Je vous en propose un autre : dimanche après dimanche nous allons entendre ces lectures de l’évangile, et vous aurez toujours un « lévite » pour vous en expliquer le sens ! Mais il faudra repartir avec cette question : qu’est-ce que cette Parole signifie aujourd’hui pour moi, dans ma vie ? Cette Parole s’accomplit aujourd’hui ! Qu’est-ce que j’en attends ? Comment ma liberté, mon cœur, mon intelligence peuvent-ils se transformer en entendant cette parole ? Ce serait une belle Année de la foi si chaque dimanche, après avoir entendu les explications du lévite, pendant un temps de silence, chacune et chacun d’entre nous se disait : qu’est-ce que cela va changer pour moi ? Comment cette parole s’accomplit-elle dans ma vie ? Et peut-être alors qu’avec la grâce de Dieu, nous découvrirons, nous entendrons d’une façon nouvelle ces mots que nous connaissons depuis si longtemps ! Peut-être redécouvrirons-nous quelque chose de la Parole de Dieu et peut-être aurons-nous envie de pleurer de joie en comprenant ce qui était resté caché à nos yeux !
Le prêtre Esdras dit aux Juifs : il ne faut pas pleurer, « ce jour est consacré au Seigneur votre Dieu ! Ne prenez pas le deuil, ne pleurez pas ! … mangez des viandes savoureuses … et envoyez une part à celui qui n’a rien de prêt.
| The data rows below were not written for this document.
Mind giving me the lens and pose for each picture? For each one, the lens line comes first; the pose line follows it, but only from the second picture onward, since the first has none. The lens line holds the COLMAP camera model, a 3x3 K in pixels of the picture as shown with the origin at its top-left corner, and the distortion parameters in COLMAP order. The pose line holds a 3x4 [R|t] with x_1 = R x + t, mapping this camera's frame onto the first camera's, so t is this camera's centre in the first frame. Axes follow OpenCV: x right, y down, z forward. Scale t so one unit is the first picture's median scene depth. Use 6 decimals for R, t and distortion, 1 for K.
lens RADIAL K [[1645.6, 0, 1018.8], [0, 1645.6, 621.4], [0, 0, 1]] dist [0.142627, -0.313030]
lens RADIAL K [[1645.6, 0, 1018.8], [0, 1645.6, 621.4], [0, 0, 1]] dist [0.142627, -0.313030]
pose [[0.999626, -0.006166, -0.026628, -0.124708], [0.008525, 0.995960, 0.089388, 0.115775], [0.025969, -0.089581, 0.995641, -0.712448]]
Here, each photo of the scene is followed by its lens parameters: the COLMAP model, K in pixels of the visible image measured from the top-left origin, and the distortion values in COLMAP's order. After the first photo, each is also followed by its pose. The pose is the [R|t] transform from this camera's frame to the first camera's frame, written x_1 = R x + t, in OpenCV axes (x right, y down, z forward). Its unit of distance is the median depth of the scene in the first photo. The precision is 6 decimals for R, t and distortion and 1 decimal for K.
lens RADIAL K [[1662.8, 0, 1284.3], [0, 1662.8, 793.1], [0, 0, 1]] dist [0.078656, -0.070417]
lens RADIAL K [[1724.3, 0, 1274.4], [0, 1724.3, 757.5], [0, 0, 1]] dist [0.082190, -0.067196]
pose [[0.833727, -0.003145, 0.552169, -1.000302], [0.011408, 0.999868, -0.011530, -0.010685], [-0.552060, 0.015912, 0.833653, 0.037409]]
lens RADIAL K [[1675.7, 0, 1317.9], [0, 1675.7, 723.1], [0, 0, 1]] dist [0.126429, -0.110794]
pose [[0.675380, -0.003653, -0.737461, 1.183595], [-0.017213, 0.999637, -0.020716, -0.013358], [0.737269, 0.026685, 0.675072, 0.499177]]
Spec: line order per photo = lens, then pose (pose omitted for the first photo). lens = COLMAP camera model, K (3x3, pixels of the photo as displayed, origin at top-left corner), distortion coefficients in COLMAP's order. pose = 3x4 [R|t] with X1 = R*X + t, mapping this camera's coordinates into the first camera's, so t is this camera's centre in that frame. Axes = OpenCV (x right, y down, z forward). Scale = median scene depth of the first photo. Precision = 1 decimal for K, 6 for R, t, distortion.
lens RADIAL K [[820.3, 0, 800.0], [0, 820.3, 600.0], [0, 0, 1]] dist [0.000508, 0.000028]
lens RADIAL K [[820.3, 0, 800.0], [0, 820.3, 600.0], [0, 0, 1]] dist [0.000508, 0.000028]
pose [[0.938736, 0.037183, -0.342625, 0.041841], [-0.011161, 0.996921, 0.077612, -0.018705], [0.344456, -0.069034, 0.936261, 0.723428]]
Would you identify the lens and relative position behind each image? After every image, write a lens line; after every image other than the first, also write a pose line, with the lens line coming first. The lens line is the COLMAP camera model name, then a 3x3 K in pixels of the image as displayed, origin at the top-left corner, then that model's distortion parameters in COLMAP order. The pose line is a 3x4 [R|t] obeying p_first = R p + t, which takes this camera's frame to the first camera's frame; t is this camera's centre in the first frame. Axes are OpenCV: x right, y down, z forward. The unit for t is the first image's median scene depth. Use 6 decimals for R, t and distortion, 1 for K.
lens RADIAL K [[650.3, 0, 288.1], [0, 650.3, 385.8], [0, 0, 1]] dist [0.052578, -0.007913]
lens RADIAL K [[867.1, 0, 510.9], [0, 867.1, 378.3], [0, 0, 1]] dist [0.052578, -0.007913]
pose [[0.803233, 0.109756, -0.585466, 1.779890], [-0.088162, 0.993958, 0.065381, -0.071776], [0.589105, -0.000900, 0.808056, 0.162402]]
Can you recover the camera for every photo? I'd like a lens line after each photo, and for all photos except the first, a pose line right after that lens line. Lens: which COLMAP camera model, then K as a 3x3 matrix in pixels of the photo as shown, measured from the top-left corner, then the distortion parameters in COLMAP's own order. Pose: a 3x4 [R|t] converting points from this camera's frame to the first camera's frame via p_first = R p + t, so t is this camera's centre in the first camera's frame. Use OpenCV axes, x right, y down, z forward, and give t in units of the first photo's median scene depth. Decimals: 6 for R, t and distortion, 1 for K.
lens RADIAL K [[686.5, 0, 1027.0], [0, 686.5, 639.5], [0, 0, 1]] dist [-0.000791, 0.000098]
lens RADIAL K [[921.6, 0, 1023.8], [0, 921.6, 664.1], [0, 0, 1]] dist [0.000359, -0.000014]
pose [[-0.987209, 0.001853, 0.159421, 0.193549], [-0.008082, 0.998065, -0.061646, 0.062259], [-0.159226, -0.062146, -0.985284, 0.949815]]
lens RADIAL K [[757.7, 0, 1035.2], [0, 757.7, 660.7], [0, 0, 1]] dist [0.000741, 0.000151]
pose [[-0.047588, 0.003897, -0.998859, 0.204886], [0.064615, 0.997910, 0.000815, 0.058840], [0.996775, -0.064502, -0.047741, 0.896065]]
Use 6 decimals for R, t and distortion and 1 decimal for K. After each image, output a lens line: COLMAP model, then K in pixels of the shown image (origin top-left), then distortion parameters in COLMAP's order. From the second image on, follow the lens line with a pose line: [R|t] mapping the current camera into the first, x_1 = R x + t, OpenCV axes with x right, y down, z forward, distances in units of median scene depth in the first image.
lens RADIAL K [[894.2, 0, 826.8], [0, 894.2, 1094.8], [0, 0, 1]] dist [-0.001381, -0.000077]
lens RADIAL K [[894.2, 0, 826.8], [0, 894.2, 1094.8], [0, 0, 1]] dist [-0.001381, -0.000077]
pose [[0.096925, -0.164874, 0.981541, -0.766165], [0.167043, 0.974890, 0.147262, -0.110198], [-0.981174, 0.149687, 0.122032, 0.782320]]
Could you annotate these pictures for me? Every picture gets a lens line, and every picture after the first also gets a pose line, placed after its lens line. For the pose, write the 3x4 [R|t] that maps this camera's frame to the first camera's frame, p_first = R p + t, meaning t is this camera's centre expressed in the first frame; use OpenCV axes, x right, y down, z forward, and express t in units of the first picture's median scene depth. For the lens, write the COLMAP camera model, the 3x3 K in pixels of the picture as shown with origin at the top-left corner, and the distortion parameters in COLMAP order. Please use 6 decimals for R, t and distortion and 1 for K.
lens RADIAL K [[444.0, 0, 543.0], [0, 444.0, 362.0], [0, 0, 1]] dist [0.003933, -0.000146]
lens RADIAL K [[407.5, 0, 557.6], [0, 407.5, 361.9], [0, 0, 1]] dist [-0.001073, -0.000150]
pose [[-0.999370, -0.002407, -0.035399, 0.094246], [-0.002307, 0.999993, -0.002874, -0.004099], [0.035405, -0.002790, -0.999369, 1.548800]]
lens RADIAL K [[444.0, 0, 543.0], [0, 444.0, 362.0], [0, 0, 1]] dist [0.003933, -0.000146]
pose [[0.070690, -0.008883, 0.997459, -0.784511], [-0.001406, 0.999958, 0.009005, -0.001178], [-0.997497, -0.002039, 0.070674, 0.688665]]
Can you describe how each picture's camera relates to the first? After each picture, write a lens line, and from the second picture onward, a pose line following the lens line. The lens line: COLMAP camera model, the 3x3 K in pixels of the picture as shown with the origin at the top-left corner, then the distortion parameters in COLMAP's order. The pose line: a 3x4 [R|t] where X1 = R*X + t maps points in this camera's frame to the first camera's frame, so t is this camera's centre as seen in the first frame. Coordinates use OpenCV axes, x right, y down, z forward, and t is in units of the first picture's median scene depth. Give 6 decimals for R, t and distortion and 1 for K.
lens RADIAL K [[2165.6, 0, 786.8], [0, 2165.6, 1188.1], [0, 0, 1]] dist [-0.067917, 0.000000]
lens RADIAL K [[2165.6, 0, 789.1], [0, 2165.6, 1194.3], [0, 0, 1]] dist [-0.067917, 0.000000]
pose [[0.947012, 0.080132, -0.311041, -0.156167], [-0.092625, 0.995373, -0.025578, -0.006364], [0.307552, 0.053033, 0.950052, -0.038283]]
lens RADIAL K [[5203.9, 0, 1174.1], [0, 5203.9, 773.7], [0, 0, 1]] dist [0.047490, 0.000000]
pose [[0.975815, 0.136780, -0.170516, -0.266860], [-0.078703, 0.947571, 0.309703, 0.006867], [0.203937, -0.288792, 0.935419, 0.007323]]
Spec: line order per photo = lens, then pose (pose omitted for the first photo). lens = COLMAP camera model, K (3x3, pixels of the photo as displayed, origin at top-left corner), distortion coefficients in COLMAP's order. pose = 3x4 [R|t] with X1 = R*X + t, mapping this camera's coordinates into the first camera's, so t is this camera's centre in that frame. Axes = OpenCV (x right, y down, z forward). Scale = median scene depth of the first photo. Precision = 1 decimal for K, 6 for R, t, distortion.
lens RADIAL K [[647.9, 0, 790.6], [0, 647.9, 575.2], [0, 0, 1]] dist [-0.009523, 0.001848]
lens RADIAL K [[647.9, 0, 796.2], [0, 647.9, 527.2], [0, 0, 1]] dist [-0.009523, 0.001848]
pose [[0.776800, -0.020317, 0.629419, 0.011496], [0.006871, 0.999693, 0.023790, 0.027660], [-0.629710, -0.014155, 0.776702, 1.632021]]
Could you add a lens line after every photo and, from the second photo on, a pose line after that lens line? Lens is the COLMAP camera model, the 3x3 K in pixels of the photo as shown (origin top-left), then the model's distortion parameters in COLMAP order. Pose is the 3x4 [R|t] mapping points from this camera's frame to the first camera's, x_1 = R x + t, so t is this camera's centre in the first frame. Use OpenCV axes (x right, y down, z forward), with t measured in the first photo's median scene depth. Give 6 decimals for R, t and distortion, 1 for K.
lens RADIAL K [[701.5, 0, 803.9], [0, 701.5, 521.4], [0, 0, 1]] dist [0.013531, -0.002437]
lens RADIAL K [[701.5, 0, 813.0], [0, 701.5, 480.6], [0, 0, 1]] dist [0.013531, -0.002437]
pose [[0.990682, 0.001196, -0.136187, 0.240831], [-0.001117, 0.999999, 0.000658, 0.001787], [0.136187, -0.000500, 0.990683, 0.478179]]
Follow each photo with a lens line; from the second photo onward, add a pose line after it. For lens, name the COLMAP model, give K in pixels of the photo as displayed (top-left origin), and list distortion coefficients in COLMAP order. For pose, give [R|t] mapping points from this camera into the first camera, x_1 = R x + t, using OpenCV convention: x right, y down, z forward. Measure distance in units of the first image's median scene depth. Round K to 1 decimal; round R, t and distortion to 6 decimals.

Car ce jour est consacré à Notre Dieu ! Ne vous affligez pas ! La joie du Seigneur est votre rempart ! » (Ne 8, 9-10) Voilà une parole qui peut changer votre dimanche ? C’est le jour du Seigneur, il est consacré à notre Dieu, envoyez une part de vos bonnes nourritures à celui qui n’a rien de prêt et ne vous affligez pas, la joie du Seigneur est votre rempart ! Amen.
+ André cardinal Vingt-Trois, archevêque de Paris.